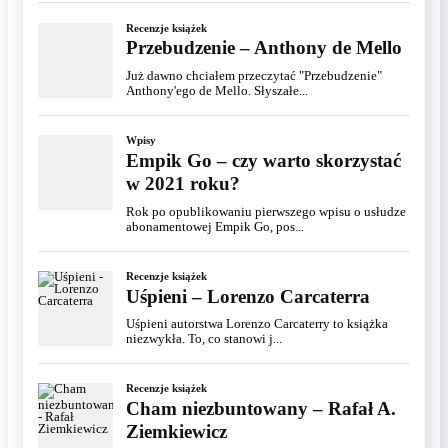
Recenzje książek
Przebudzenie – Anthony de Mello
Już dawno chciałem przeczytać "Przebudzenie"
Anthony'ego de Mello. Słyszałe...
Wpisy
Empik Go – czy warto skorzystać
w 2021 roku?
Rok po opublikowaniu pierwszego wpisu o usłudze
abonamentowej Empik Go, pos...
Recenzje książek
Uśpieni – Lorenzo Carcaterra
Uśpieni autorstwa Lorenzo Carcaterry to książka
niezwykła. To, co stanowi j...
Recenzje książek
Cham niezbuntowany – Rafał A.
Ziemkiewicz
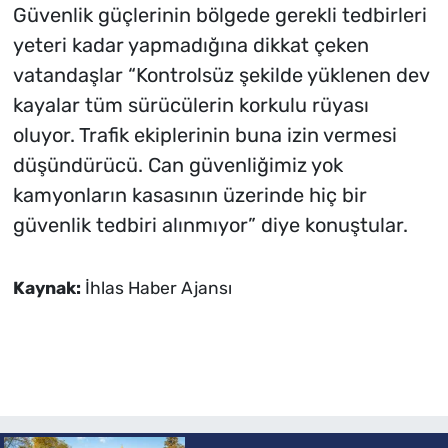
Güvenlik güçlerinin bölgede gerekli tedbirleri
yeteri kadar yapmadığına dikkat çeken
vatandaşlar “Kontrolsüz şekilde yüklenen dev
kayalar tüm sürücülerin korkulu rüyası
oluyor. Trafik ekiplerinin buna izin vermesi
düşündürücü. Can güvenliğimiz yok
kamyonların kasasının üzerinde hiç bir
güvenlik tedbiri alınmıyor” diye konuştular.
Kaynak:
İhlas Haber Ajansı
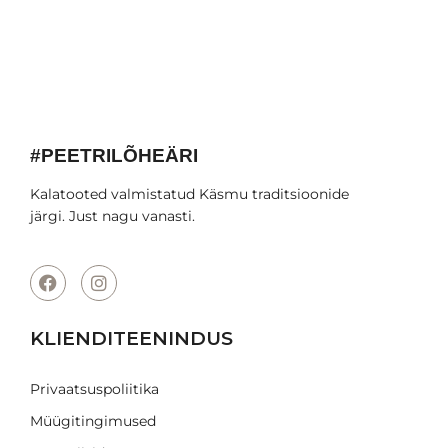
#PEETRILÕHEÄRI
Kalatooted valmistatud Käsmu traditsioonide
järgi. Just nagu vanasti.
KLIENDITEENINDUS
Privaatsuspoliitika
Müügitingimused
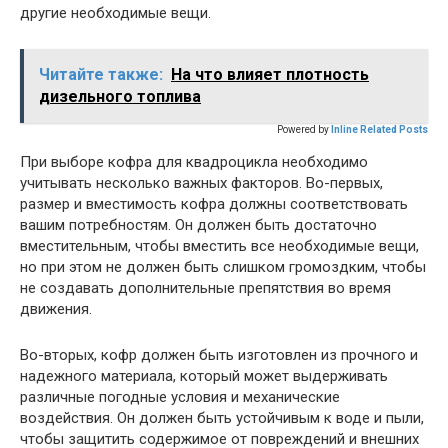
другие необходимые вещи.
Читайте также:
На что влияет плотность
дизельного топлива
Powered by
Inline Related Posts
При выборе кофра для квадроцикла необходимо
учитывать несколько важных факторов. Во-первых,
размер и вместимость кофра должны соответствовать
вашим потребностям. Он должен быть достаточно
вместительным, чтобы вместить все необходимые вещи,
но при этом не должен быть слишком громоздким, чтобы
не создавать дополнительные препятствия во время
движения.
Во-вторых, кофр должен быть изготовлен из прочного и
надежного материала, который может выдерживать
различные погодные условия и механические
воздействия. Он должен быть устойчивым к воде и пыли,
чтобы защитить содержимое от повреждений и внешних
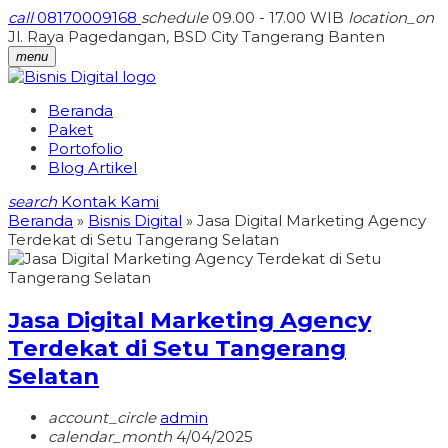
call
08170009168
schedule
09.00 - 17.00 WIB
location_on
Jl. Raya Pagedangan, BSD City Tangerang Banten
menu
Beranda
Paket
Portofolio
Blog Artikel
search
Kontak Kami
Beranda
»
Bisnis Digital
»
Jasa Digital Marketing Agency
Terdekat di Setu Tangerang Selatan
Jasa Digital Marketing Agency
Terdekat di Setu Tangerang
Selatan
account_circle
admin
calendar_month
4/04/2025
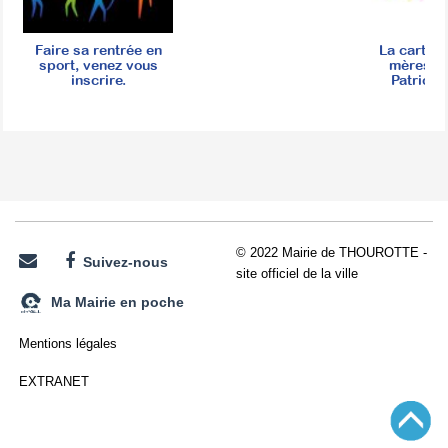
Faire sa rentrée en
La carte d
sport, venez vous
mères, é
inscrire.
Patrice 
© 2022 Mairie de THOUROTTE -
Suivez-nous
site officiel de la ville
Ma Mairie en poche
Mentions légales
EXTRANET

┄┄┄┄┄┄┄┄┄┄

Task details —
Give back exactly the lines from the line with "09.00 - 17.00 WIB" through the end of the material above, inclusive, with no pictures.

Answer —
09.00 - 17.00 WIB
location_on
Jl. Raya Pagedangan, BSD City Tangerang Banten
menu
Beranda
Paket
Portofolio
Blog Artikel
search
Kontak Kami
Beranda
»
Bisnis Digital
»
Jasa Digital Marketing Agency
Terdekat di Setu Tangerang Selatan
Jasa Digital Marketing Agency
Terdekat di Setu Tangerang
Selatan
account_circle
admin
calendar_month
4/04/2025
Faire sa rentrée en
La carte d
sport, venez vous
mères, é
inscrire.
Patrice 
© 2022 Mairie de THOUROTTE -
Suivez-nous
site officiel de la ville
Ma Mairie en poche
Mentions légales
EXTRANET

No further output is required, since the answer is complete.